Para
mí es un privilegio contar nuevamente con el trabajo de Alejandro Mendoza,
quien además de un amigo, es una persona talentosísima —aquel que esté interesado en conocer más de su
sensibilidad, sólo tiene que acceder a las Crónicas
de Alejandro Mendoza en la lista que aparece a un costado de esta bitácora.
Ésta
es la primera de dos entregas que el autor generosamente compartirá con los
visitantes del blog.
Se
trata de una espontánea y amena crónica ocurrida en el norte del país durante
el recorrido del Ferrocarril “(El) Chepe”, ilustrada con
fotografías de su propia autoría.
La
presa fui yo
Lo más revitalizante hasta
entonces había sido el olor a naturaleza —no a jardín de rosas cuidado con
vehemencia por una venerable anciana ni a esencia exótica envasada en una lata
de aerosol para rociar en el baño y ocultar el hedor putrefacto tras una buena
sentada en el retrete—.
Siempre y cuando el gigante escape de la locomotora no
expulsara su kilométrica columna de humo que invadía los pulmones, provocaba
toser y enrojecía los llorosos ojos, todas las millones de hectáreas selváticas
que se extendían frente a la vista se sentían penetrar miligramo por miligramo
a través del sistema respiratorio y activar cualquier clase de extraños instintos
límbicos a lo largo de mis estructuras óseas: mis pálidos huesos flaqueaban y
amenazaban con doblegarse mientras que mi moreno exoesqueleto se erizaba a cada
poro, ya humectado por la brisa fina del furioso río que corría justo a un lado
de las vías sobre las cuales viajaba el armatoste del Pacífico.
Había optado
por abandonar el lujo y el confort del interior de los vagones —silenciosos más
allá de la ambientación musical con piezas mexicanas a bajísimo volumen— para
salir a ventilarme a una de las puertas y escuchar el traqueteo de aquel
monstruoso transporte que cubre la ruta a la cual debe su afamado nombre:
Chihuahua-Pacífico (Chepe). No había recorrido mil 500 kilómetros para
enfrascarme en una cabina que regalaba las mismas experiencias monótonas de un
común traslado en Metro. Las verdaderas sensaciones estaban en el exterior.
Así me lo haría saber el
destino cuando ella se paró justo a mi lado mientras yo intentaba capturar
impresionantes fotografías a pesar de mis inexpertas cualidades técnicas. Ni
siquiera me regaló un saludo o una sonrisa de ensueño, como es costumbre en
este tipo de historias; simplemente me advirtió que estábamos por llegar a “la
presa”, con todo el desinterés que sólo una mujer puede mostrar. O el interés
que es capaz de ocultar. Lo único evidente fueron su acento norteño y su
fisonomía sinaloense. Cualquiera de los dos atributos son suficientes para
provocar escalofríos, ¡pero en combo son devastadores para las facultades
masculinas!
Por suerte traía la cámara colgada al cuello y yo pude estribarme a
la puerta, cuyo tambaleo me evidenció; aunque yo fingí demencia. Histérico como
estaba, escupí mis nervios con la única pregunta predecible: “¿Cuál presa?”. No
recuerdo cómo chingados se llamaba el estanque aquel. ¡Qué iba a estar
acordándome si tenía frente a mí a una oriunda de Guasave! Sí escuché, durante
los 15 minutos de plática suya —yo casi no hablé—, que su abuelo había vivido
en el pueblo sumergido ahora bajo las aguas de esa presa; que por lo mismo
había tenido que emigrar a Guasave, donde se crió toda su familia —incluida
ella, ¡bendito Dios!—, y que por eso estaba parada ahí, conmigo, aguardando el
paso del tren junto al génesis de su raza.

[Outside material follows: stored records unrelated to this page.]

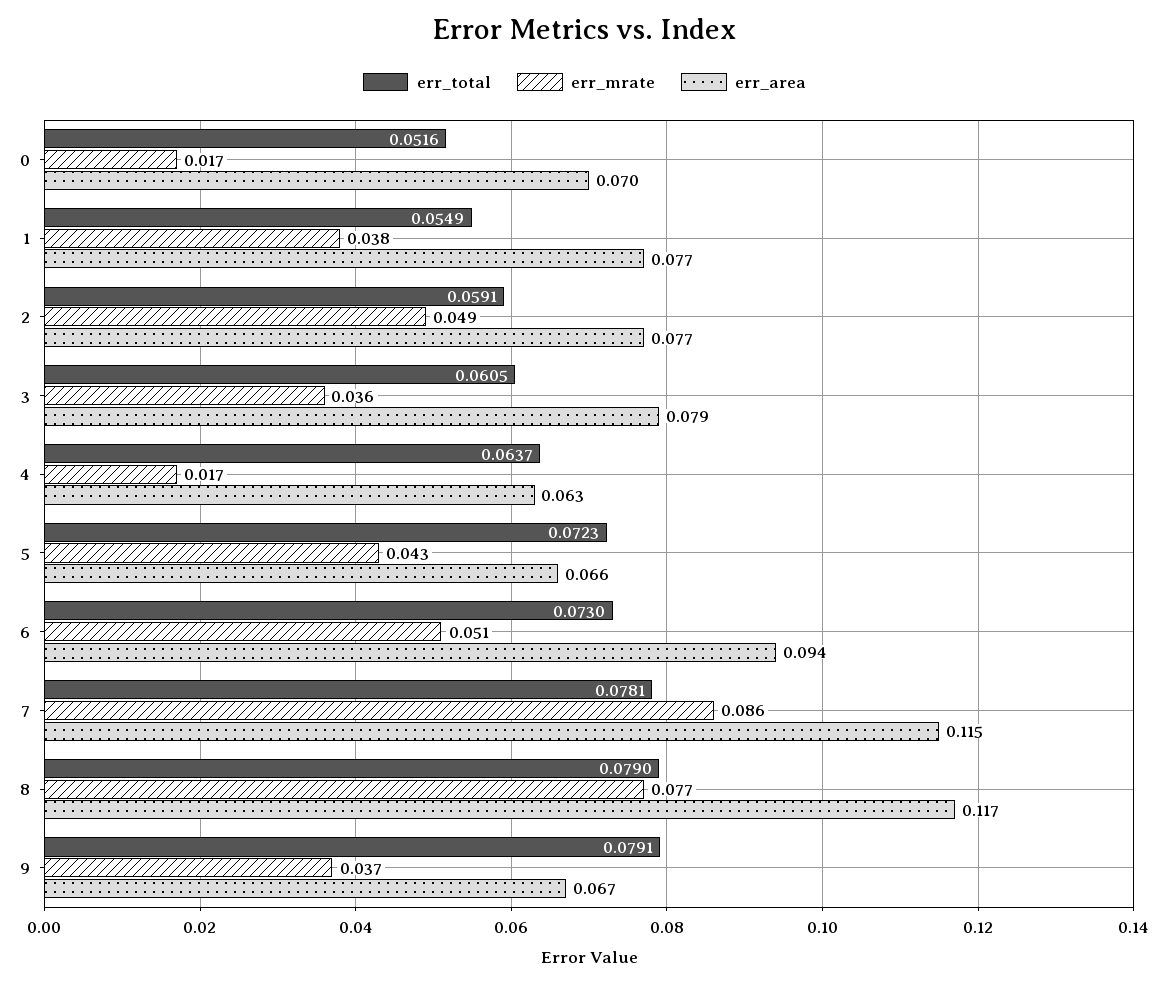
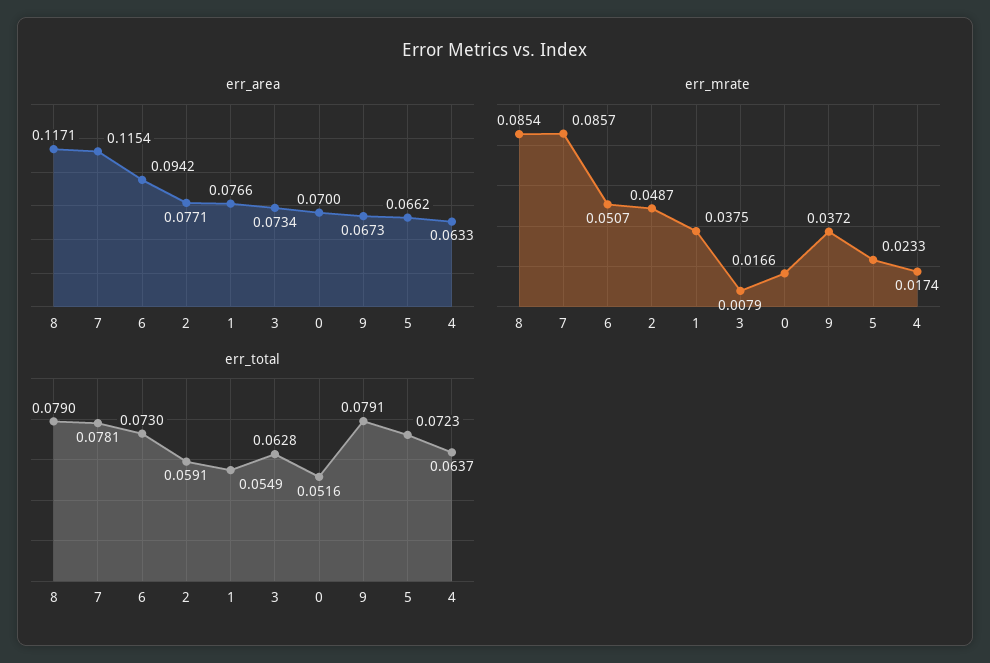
  {
    "err_total": {
      "0": 0.0516,
      "1": 0.0549,
      "2": 0.0591,
-     "3": 0.0605,
+     "3": 0.0628,
      "4": 0.0637,
      "5": 0.0723,
      "6": 0.073,
      "7": 0.0781,
      "8": 0.079,
      "9": 0.0791
    },
    "err_mrate": {
      "0": 0.0166,
      "1": 0.0375,
      "2": 0.0487,
-     "3": 0.036,
+     "3": 0.0079,
      "4": 0.0174,
-     "5": 0.043,
+     "5": 0.0233,
      "6": 0.0507,
      "7": 0.0857,
-     "8": 0.077,
+     "8": 0.0854,
      "9": 0.0372
    },
    "err_area": {
      "0": 0.07,
      "1": 0.0766,
      "2": 0.0771,
-     "3": 0.079,
+     "3": 0.0734,
      "4": 0.0633,
      "5": 0.0662,
      "6": 0.0942,
      "7": 0.1154,
      "8": 0.1171,
      "9": 0.0673
    }
  }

Ocurrió entonces lo predicho
por ella: las vías atravesaron el dique inmenso de aguas pluviales, de las
cuales sobresalían algunos techos de casas y las torres enmohecidas de una
iglesia antigua. Luego se despidió, más agradecida con el ferrocarril que
conmigo, se dio la vuelta y se metió en un vagón. No le pregunté su nombre ni le
pedí su teléfono. Para qué si nos separan varios estados, una extensa distancia
y una guerra narcótica interminable.